Workshops were to be renovated and a chapel to be constructed. H.E. found a greater degree of sickness than he expected; inspection of the bread proved it to be slightly sour and unwholesome, the method of making it should be improved. Boys should have school instruction but not spend an undue proportion of time on it. Convicts’ hair was to be kept short. More vegetables should be grown for food. Grass Tree Hill was less satisfactory.
Marriage
Booth was married Elizabeth Eagle in Hobart on 20 November 1838. They had two daughters together.
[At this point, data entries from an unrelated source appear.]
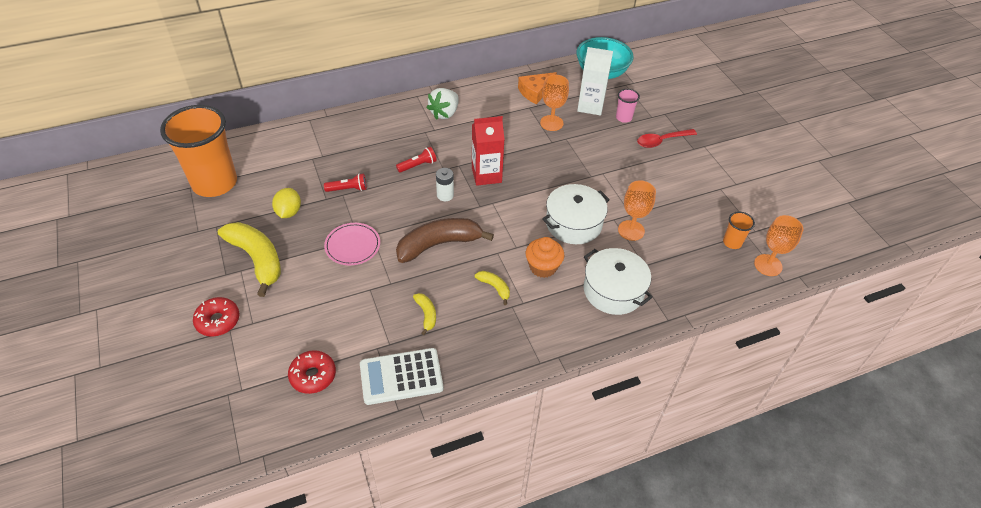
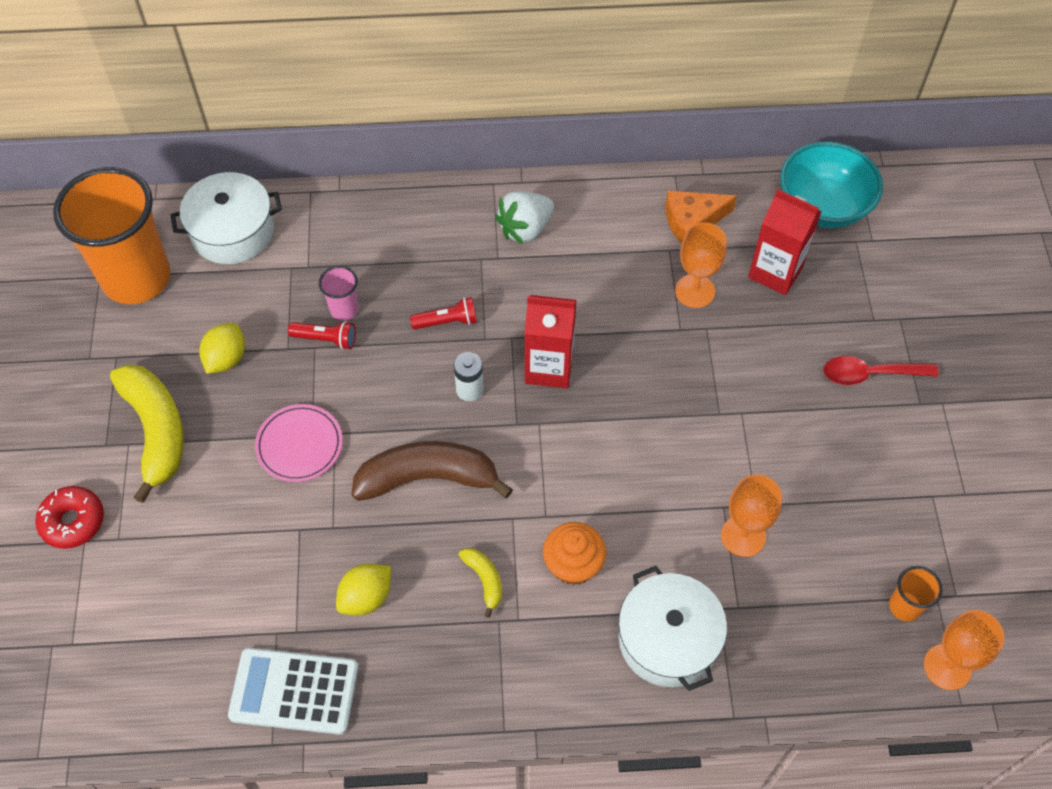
camera: 20 degrees right, 10 degrees up
(313, 375) = (173, 651): red donut -> none
(426, 314) = (366, 597): yellow banana -> yellow lemon
(573, 223) = (654, 498): white pot -> white pot (232, 231)
(590, 106) = (775, 272): white carton -> red carton
(623, 118) = (823, 310): pink cup -> pink cup (344, 309)

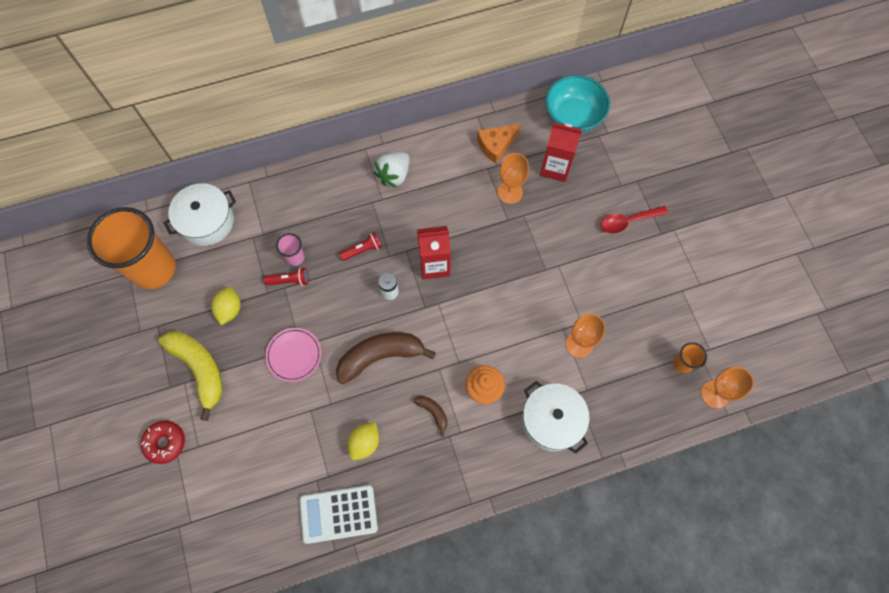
camera: 15 degrees left, 10 degrees up
(484, 580) = (433, 412): yellow banana -> brown banana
Thomas Lempriére, Port Arthur’s commissariat officer between 1833 and 1849, described Elizabeth as “the most perfect beauty I have ever seen.”
Lost in the bush
In 1838, Booth became lost in the bush.
By the time a search party was deployed, he had spent three nights in cold, wet weather. He was frostbitten and weak when he was eventually found.
Later life and death
Booth never fully recovered from his ordeal in the bush. He resigned from the army in 1839, but remained at Port Arthur until 1844, when he accepted the less demanding job of superintendent of the Queen’s Orphan School in New Town.
He died of a heart attack on 11 August 1851.
Elizabeth asked the British Army for a widow’s pension, but was refused. She eventually became a school matron and passed away in 1903 at the age of 84.
Fun fact
A portrait of Charles O’Hara Booth is on display at the Tasmanian Museum and Art Gallery.